According to another myth, during the construction of the temple, a swallow began to circle the pot of food cooked for the masters, and later threw himself into the dish and overturned the pot. Although the masters were initially angry with the swallow, when they saw that the dogs that ate the food that had fallen to the ground were dead, they realized that the food had been poisoned by a snake. The swallow flew over the boiling pot to warn the people, and when the masters did not understand its sign, he sacrificed himself to save them from death. After this event, this temple has been also called a “Swallow Temple”. As the Armenian (ancient Grabar) language means "swallow", "Sisernak", another name for the temple, Sisernak, is derived from here.

Although the Agoglan temple has not been used as a temple in the Soviet period, local people looked at this place always as a place of belief, visited here, intended and made a vow. Generally, most of the Albanian temples in Karabakh lost their functionality as a Christian monument when the majority of the population accepted Islam, but it has always remained a place of faith.

Alongside distortions on the walls of the temple (There have been drawn lots of Armenian crosses), some of the stones inside has been reconstructed, removed, and put new ones. Near the altar, in one of the columns of the left nave, cut marks are visible. Although the stones of the cut marks are in good condition, it seems as if someone purposefully wanted to change it. There is a question. Why? And the fact that the stones of this section, not the other parts of the column, were polished with a polishing machine, gives reason to think that there was some sign belonging to the Albanians. It seems that they first wanted to cut the stone and remove it, then, they have been satisfied with just polishing. Of course, this is my own thought, certainly the last word, of course, belongs to the experts.

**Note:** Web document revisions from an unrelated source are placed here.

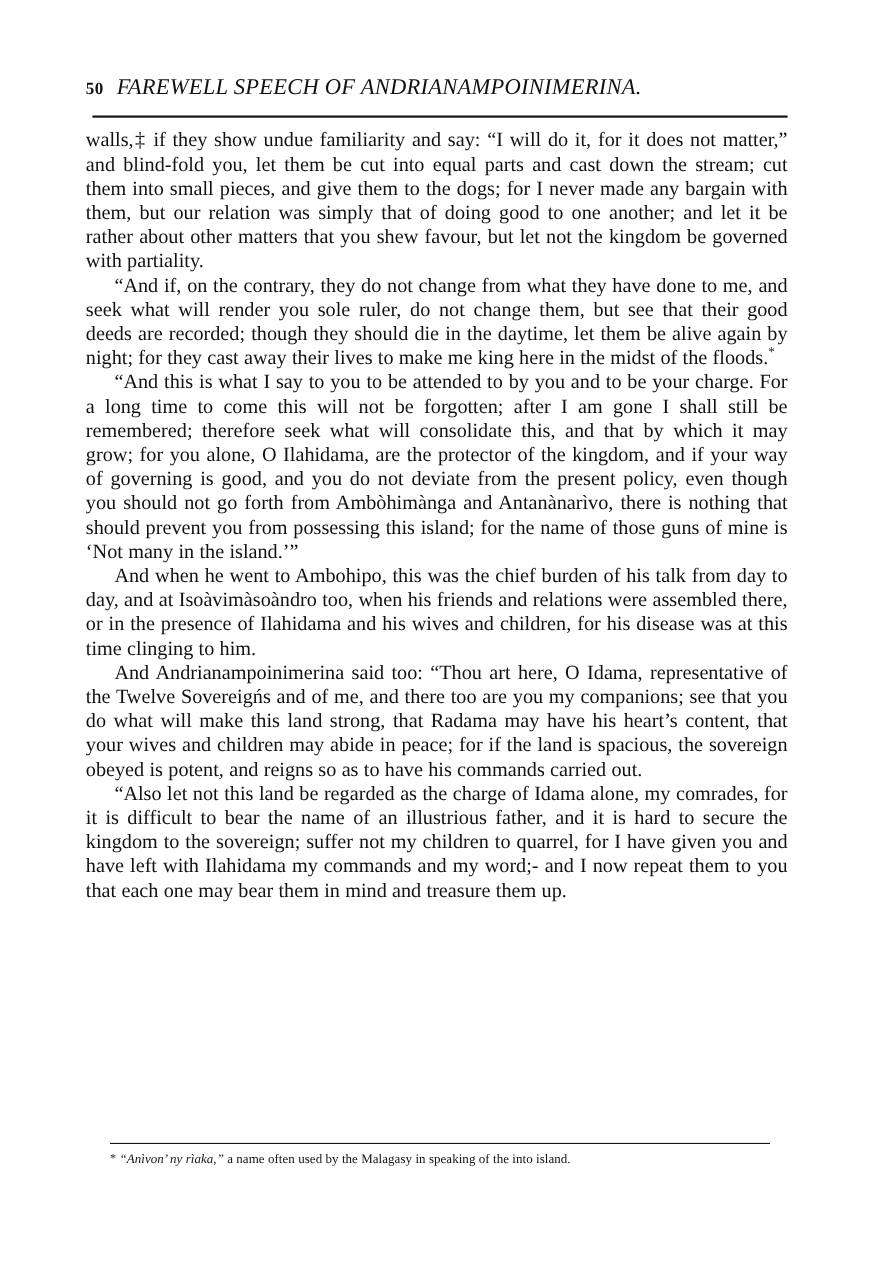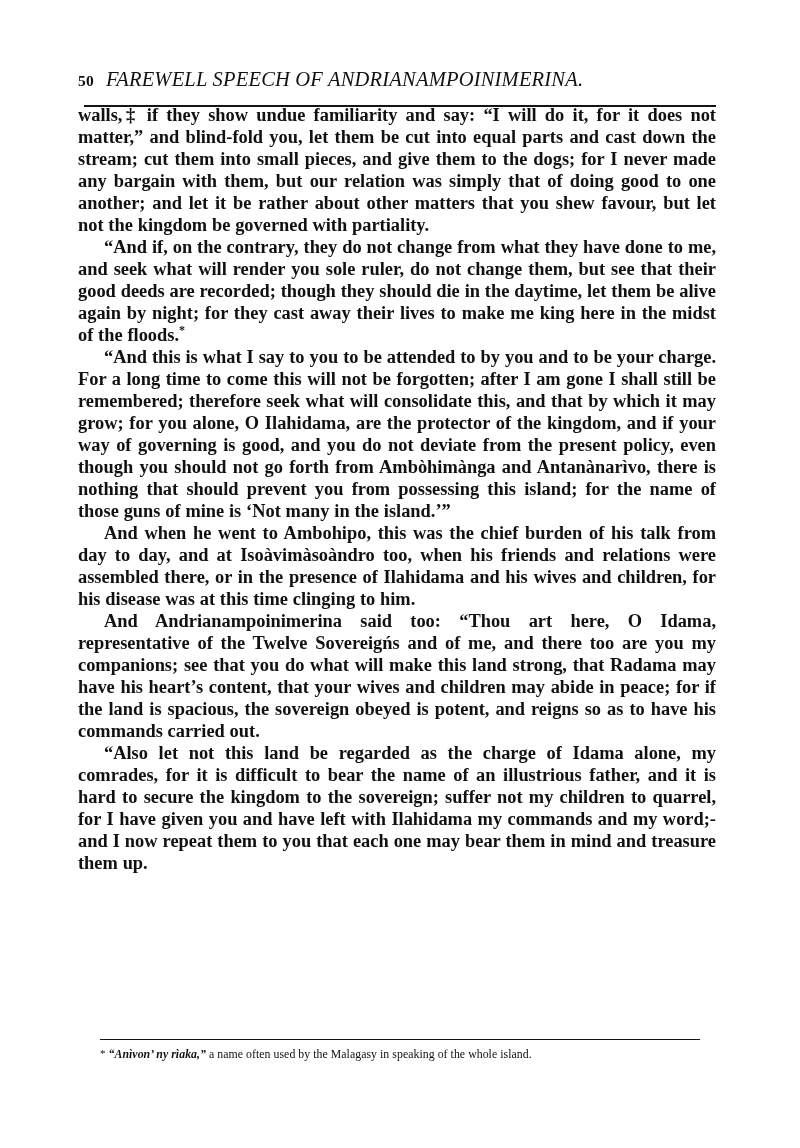--- a/index.html
+++ b/index.html
@@ -54,23 +54,22 @@
     top: 105px;
     width: 632px;
     height: 0;
     border-top: 2px solid #141414;
   }
 
   
   .body-block {
     position: absolute;
     left: 78px;
-    top: 104px;
+    top: 116px;
     width: 638px;
-    font-weight: bold;
   }
   .para {
     margin: 0;
     font-size: 18.4px;
     line-height: 22.0px;
     text-align: justify;
     text-align-last: left;
     text-indent: 26px;
     word-spacing: 0.2px;
     hyphens: none;
@@ -104,21 +103,21 @@
     text-align: left;
     letter-spacing: 0.05px;
   }
   .footnote .fn-star {
     font-size: 11px;
     vertical-align: 1px;
     margin-right: 3px;
   }
   .footnote i {
     font-style: italic;
-    font-weight: bold;
+    font-weight: normal;
   }
 </style>
 </head>
 <body>
 
 <div class="page">
 
   <div class="header">
     <span class="folio">50</span><span class="head-title">FAREWELL SPEECH OF ANDRIANAMPOINIMERINA.</span>
   </div>
@@ -128,16 +127,16 @@
     <p class="para first"><span>walls,‡ if they show undue familiarity and say: “I will do it, for it does not matter,” and blind-fold you, let them be cut into equal parts and cast down the stream; cut them into small pieces, and give them to the dogs; for I never made any bargain with them, but our relation was simply that of doing good to one another; and let it be rather about other matters that you shew favour, but let not the kingdom be governed with partiality.</span></p>
     <p class="para"><span>“And if, on the contrary, they do not change from what they have done to me, and seek what will render you sole ruler, do not change them, but see that their good deeds are recorded; though they should die in the daytime, let them be alive again by night; for they cast away their lives to make me king here in the midst of the floods.</span><sup class="fnmark">*</sup></p>
     <p class="para"><span>“And this is what I say to you to be attended to by you and to be your charge. For a long time to come this will not be forgotten; after I am gone I shall still be remembered; therefore seek what will consolidate this, and that by which it may grow; for you alone, O Ilahidama, are the protector of the kingdom, and if your way of governing is good, and you do not deviate from the present policy, even though you should not go forth from Ambòhimànga and Antanànarìvo, there is nothing that should prevent you from possessing this island; for the name of those guns of mine is ‘Not many in the island.’”</span></p>
     <p class="para"><span>And when he went to Ambohipo, this was the chief burden of his talk from day to day, and at Isoàvimàsoàndro too, when his friends and relations were assembled there, or in the presence of Ilahidama and his wives and children, for his disease was at this time clinging to him.</span></p>
     <p class="para"><span>And Andrianampoinimerina said too: “Thou art here, O Idama, representative of the Twelve Sovereigńs and of me, and there too are you my companions; see that you do what will make this land strong, that Radama may have his heart’s content, that your wives and children may abide in peace; for if the land is spacious, the sovereign obeyed is potent, and reigns so as to have his commands carried out.</span></p>
     <p class="para"><span>“Also let not this land be regarded as the charge of Idama alone, my comrades, for it is difficult to bear the name of an illustrious father, and it is hard to secure the kingdom to the sovereign; suffer not my children to quarrel, for I have given you and have left with Ilahidama my commands and my word;- and I now repeat them to you that each one may bear them in mind and treasure them up.</span></p>
   </div>
 
   <div class="fn-rule"></div>
   <div class="footnote">
-    <span class="fn-star">*</span><i>“Anìvon’ ny rìaka,”</i><span> a name often used by the Malagasy in speaking of the whole island.</span>
+    <span class="fn-star">*</span><i>“Anìvon’ ny rìaka,”</i><span> a name often used by the Malagasy in speaking of the into island.</span>
   </div>
 
 </div>
 
 </body></html>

It may be said that the monument has been damaged from the sidewall. One part of the crosses on the wall has been cleared through scraping off. Because Armenian crosses differentiate from Armenian crosses with their view, it seems that the wall has been scraped off in order to clear these crosses from the wall.

According to Rafik Danakari, deputy chairman of the Albanian-Udi community, the altar of the temple was also changed. The height of the altar in Albanian churches is usually three, and in Armenian churches it is six steps or one meter.

It is difficult to say all of these changes have been made after the occupation of Lachin by Armenians in 1992, or before. Because here has been used by the population of Zeyva village in XIX. Maybe the first changes have been launched only in XIX?

Our visit to the monastery ends. We prepare to return back. By the way, we would like to visit Agoglan, neighbor villages, and Minkend. But…Because all of these territories have not been yet cleared from the mines, it is dangerous to deviate from a predetermined route. As well as, in a moment, we have to again pass Lachin Corridor through joining the returning car caravan. If we did not catch them, we have to wait about 3 days, until the next days when the caravan will leave.

I'm not saying that when we reach the Russian post we will see that the caravan has already left, and after an hour of hustle and bustle, we will finally be sent an escort car from the other end of the corridor, only then we will be able to return back.

Before we leave, we go down to Agoglan river. There are people who pour this sacred water to the bottles and take to people of Lachin as a present in order to sprinkle water on the longing that has been in their hearts for 28 years, and there are also those who wash his hands and face with this water and gets freshed.
The water of Agoglan river roars fortunately. Drops are shining as a kind of precious stone, and the sweet murmur of water spreads as good news, and breaks happy news to the mountains.
This means “Welcome Home” in the river language.